L’improcedibilita’ nell’ipotesi deve ritenersi del tutto pacifica anche alla stregua della giurisprudenza (Cass. n.ri 5699/2004 e 13944/1999) seguita dalla stessa Corte distrettuale, che -uniformandosi- ha correttamente statuito come, anche per una domanda riconvenzionale di compensazione, vige l’assoggettamento al regime di improponibilita’ per effetto della messa in liquidazione coatta amministrativa della societa’ nei cui confronti la medesima domanda e’ svolta.
In ricorso, fra l’altro, non vengono addotti motivi idonei a giustificare un cambiamento del suddetto e consolidato orientamento giurisprudenziale.
Il motivo e’, quindi, infondato e va respinto.
4.- Il ricorso deve, pertanto, essere rigettato.
5.- Le spese seguono la soccombenza e si determinano cosi’ come in dispositivo.
6.- Sussistono i presupposti per il versamento, da parte dei ricorrenti, dell’ulteriore importo a titolo di contributo unificato pari a quello dovuto per il ricorso principale, a norma dello stesso D.P.R. n. 115 del 2002, art. 13, comma 1 bis.
P.Q.M.
LA CORTE
rigetta il ricorso e condanna i ricorrenti, in solido, al pagamento in favore della parte controricorrente delle spese del giudizio, determinate in Euro 4.200,00, di cui Euro 200,00 per esborsi, oltre spese generali nella misura del 15% ed accessori come per legge.

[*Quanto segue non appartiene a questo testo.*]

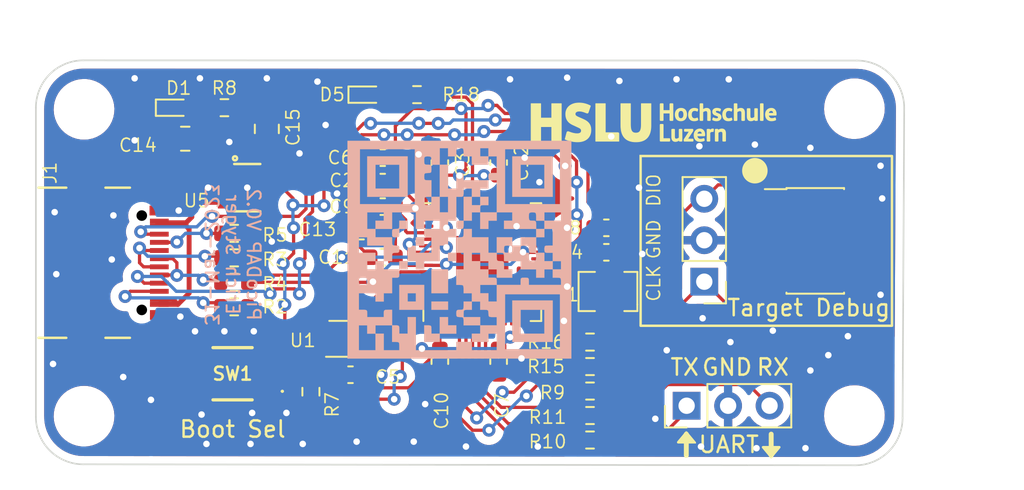
<source format=kicad_pcb>
(kicad_pcb (version 20211014) (generator pcbnew)

  (general
    (thickness 1.6)
  )

  (paper "A4")
  (layers
    (0 "F.Cu" signal)
    (31 "B.Cu" signal)
    (32 "B.Adhes" user "B.Adhesive")
    (33 "F.Adhes" user "F.Adhesive")
    (34 "B.Paste" user)
    (35 "F.Paste" user)
    (36 "B.SilkS" user "B.Silkscreen")
    (37 "F.SilkS" user "F.Silkscreen")
    (38 "B.Mask" user)
    (39 "F.Mask" user)
    (40 "Dwgs.User" user "User.Drawings")
    (41 "Cmts.User" user "User.Comments")
    (42 "Eco1.User" user "User.Eco1")
    (43 "Eco2.User" user "User.Eco2")
    (44 "Edge.Cuts" user)
    (45 "Margin" user)
    (46 "B.CrtYd" user "B.Courtyard")
    (47 "F.CrtYd" user "F.Courtyard")
    (48 "B.Fab" user)
    (49 "F.Fab" user)
    (50 "User.1" user)
    (51 "User.2" user)
    (52 "User.3" user)
    (53 "User.4" user)
    (54 "User.5" user)
    (55 "User.6" user)
    (56 "User.7" user)
    (57 "User.8" user)
    (58 "User.9" user)
  )

  (setup
    (stackup
      (layer "F.SilkS" (type "Top Silk Screen"))
      (layer "F.Paste" (type "Top Solder Paste"))
      (layer "F.Mask" (type "Top Solder Mask") (thickness 0.01))
      (layer "F.Cu" (type "copper") (thickness 0.035))
      (layer "dielectric 1" (type "core") (thickness 1.51) (material "FR4") (epsilon_r 4.5) (loss_tangent 0.02))
      (layer "B.Cu" (type "copper") (thickness 0.035))
      (layer "B.Mask" (type "Bottom Solder Mask") (thickness 0.01))
      (layer "B.Paste" (type "Bottom Solder Paste"))
      (layer "B.SilkS" (type "Bottom Silk Screen"))
      (copper_finish "None")
      (dielectric_constraints no)
    )
    (pad_to_mask_clearance 0)
    (pcbplotparams
      (layerselection 0x00010f0_ffffffff)
      (disableapertmacros false)
      (usegerberextensions false)
      (usegerberattributes true)
      (usegerberadvancedattributes true)
      (creategerberjobfile true)
      (svguseinch false)
      (svgprecision 6)
      (excludeedgelayer true)
      (plotframeref false)
      (viasonmask false)
      (mode 1)
      (useauxorigin false)
      (hpglpennumber 1)
      (hpglpenspeed 20)
      (hpglpendiameter 15.000000)
      (dxfpolygonmode true)
      (dxfimperialunits true)
      (dxfusepcbnewfont true)
      (psnegative false)
      (psa4output false)
      (plotreference true)
      (plotvalue true)
      (plotinvisibletext false)
      (sketchpadsonfab false)
      (subtractmaskfromsilk false)
      (outputformat 1)
      (mirror false)
      (drillshape 0)
      (scaleselection 1)
      (outputdirectory "V0.1")
    )
  )

  (net 0 "")
  (net 1 "Reset")
  (net 2 "GND")
  (net 3 "+3.3V")
  (net 4 "Net-(C11-Pad1)")
  (net 5 "Net-(D1-Pad2)")
  (net 6 "Net-(D5-Pad2)")
  (net 7 "Net-(J5-Pad1)")
  (net 8 "Net-(J5-Pad3)")
  (net 9 "Net-(J6-Pad1)")
  (net 10 "Net-(J6-Pad3)")
  (net 11 "Net-(J1-PadB5)")
  (net 12 "Net-(J1-PadA7)")
  (net 13 "Net-(R3-Pad2)")
  (net 14 "Net-(J1-PadA6)")
  (net 15 "Net-(R4-Pad2)")
  (net 16 "Net-(J1-PadA5)")
  (net 17 "Net-(R7-Pad1)")
  (net 18 "Net-(R7-Pad2)")
  (net 19 "TGT_TX")
  (net 20 "TGT_RX")
  (net 21 "TGT_SWCLK")
  (net 22 "TGT_SWDIO")
  (net 23 "LED")
  (net 24 "unconnected-(U3-Pad6)")
  (net 25 "unconnected-(U3-Pad7)")
  (net 26 "unconnected-(U3-Pad8)")
  (net 27 "TGT_RESET")
  (net 28 "+5V")
  (net 29 "unconnected-(U5-Pad4)")
  (net 30 "SWD_DIO")
  (net 31 "SWD_CLK")
  (net 32 "unconnected-(J1-PadS1)")
  (net 33 "Net-(R9-Pad2)")
  (net 34 "Net-(RP2040-Pad51)")
  (net 35 "Net-(RP2040-Pad52)")
  (net 36 "Net-(RP2040-Pad53)")
  (net 37 "Net-(RP2040-Pad54)")
  (net 38 "unconnected-(U1-Pad9)")
  (net 39 "Net-(RP2040-Pad55)")
  (net 40 "unconnected-(U3-Pad1)")
  (net 41 "unconnected-(RP2040-Pad2)")
  (net 42 "unconnected-(RP2040-Pad3)")
  (net 43 "unconnected-(RP2040-Pad9)")
  (net 44 "unconnected-(RP2040-Pad11)")
  (net 45 "unconnected-(RP2040-Pad12)")
  (net 46 "unconnected-(RP2040-Pad13)")
  (net 47 "unconnected-(RP2040-Pad14)")
  (net 48 "unconnected-(RP2040-Pad15)")
  (net 49 "unconnected-(RP2040-Pad16)")
  (net 50 "unconnected-(RP2040-Pad17)")
  (net 51 "unconnected-(RP2040-Pad18)")
  (net 52 "Net-(RP2040-Pad20)")
  (net 53 "Net-(RP2040-Pad21)")
  (net 54 "unconnected-(RP2040-Pad27)")
  (net 55 "unconnected-(RP2040-Pad28)")
  (net 56 "unconnected-(RP2040-Pad29)")
  (net 57 "unconnected-(RP2040-Pad30)")
  (net 58 "unconnected-(RP2040-Pad31)")
  (net 59 "unconnected-(RP2040-Pad32)")
  (net 60 "unconnected-(RP2040-Pad34)")
  (net 61 "unconnected-(RP2040-Pad35)")
  (net 62 "unconnected-(RP2040-Pad36)")
  (net 63 "unconnected-(RP2040-Pad38)")
  (net 64 "unconnected-(RP2040-Pad39)")
  (net 65 "unconnected-(RP2040-Pad40)")
  (net 66 "unconnected-(RP2040-Pad41)")

  (footprint "McuOnEclipse:USB_C_Receptacle_GCT_USB4110-GF-A" (layer "F.Cu") (at 90.5125 122.1 -90))

  (footprint "Resistor_SMD:R_0603_1608Metric" (layer "F.Cu") (at 98.8 123.3))

  (footprint "Capacitor_SMD:C_0603_1608Metric" (layer "F.Cu") (at 107.900156 118.660476 180))

  (footprint "Capacitor_SMD:C_0603_1608Metric" (layer "F.Cu") (at 105.925156 128.960476))

  (footprint "McuOnEclipse:C_0805" (layer "F.Cu") (at 100.8 113.9 90))

  (footprint "Capacitor_SMD:C_0603_1608Metric" (layer "F.Cu") (at 111.400156 128.160476 -90))

  (footprint "Resistor_SMD:R_0603_1608Metric" (layer "F.Cu") (at 110.000156 111.8 180))

  (footprint "Fiducial:Fiducial_1mm_Mask2mm" (layer "F.Cu") (at 138.400156 127.460476))

  (footprint "Resistor_SMD:R_0603_1608Metric" (layer "F.Cu") (at 120.600156 128.460476))

  (footprint "McuOnEclipse:LED_0603" (layer "F.Cu") (at 107.100156 111.8))

  (footprint "Connector_PinHeader_2.54mm:PinHeader_1x03_P2.54mm_Vertical" (layer "F.Cu") (at 126.520156 130.860476 90))

  (footprint "McuOnEclipse:Hochschule_Luzern_New" (layer "F.Cu") (at 121.090186 112.335532))

  (footprint "McuOnEclipse:LED_0603" (layer "F.Cu")
    (tedit 5D2891C2) (tstamp 61fafea5-e0e2-4d12-9437-481295e0d709)
    (at 95.3 112.6)
    (property "Sheetfile" "PicoLink.kicad_sch")
    (property "Sheetname" "")
    (path "/55b4d521-f655-49a3-8d87-d49f821a77e8")
    (attr smd)
    (fp_text reference "D1" (at 0.1 -1.2) (layer "F.SilkS")
      (effects (font (size 0.8 0.8) (thickness 0.1)))
      (tstamp 592c9656-fef5-4a43-a28a-3085476a19d4)
    )
    (fp_text value "red" (at 0 1.77) (layer "F.Fab")
      (effects (font (size 1 1) (thickness 0.15)))
      (tstamp b741f8ce-75d5-43c8-8b58-045247490477)
    )
    (fp_line (start -1.2 -0.5) (end -1.3 -0.5) (layer "F.SilkS") (width 0.12) (tstamp 119666dd-550e-49c4-93b7-79c7bdef9c4d))
    (fp_line (start -1.1 -0.5) (end 0.4 -0.5) (layer "F.SilkS") (width 0.12) (tstamp 2fd80abe-336e-40e5-b16b-16246be74aa2))
    (fp_line (start -1.3 -0.5) (end -1.3 -0.3) (layer "F.SilkS") (width 0.12) (tstamp 9528d6ec-1462-43cc-89
... [498088 chars truncated]
</source>
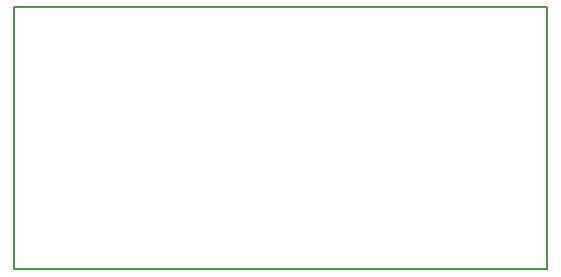
<source format=gbr>
G04 #@! TF.FileFunction,Profile,NP*
%FSLAX46Y46*%
G04 Gerber Fmt 4.6, Leading zero omitted, Abs format (unit mm)*
G04 Created by KiCad (PCBNEW 4.0.2+dfsg1-stable) date Wed 10 Aug 2016 05:05:02 PM CDT*
%MOMM*%
G01*
G04 APERTURE LIST*
%ADD10C,0.090000*%
%ADD11C,0.150000*%
G04 APERTURE END LIST*
D10*
D11*
X175895000Y-150495000D02*
X130810000Y-150495000D01*
X175895000Y-128270000D02*
X175895000Y-150495000D01*
X130810000Y-128270000D02*
X175895000Y-128270000D01*
X130810000Y-150495000D02*
X130810000Y-128270000D01*
M02*

</source>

Ai sensi del D.P.R. 30 maggio 2002, n. 115, art. 13, comma 1 quater, si da’ atto della sussistenza dei presupposti per il versamento, da parte dei ricorrenti, dell’ulteriore importo a titolo di contributo unificato pari a quello dovuto per il ricorso principale, a norma dello stesso art. 13, comma 1 bis.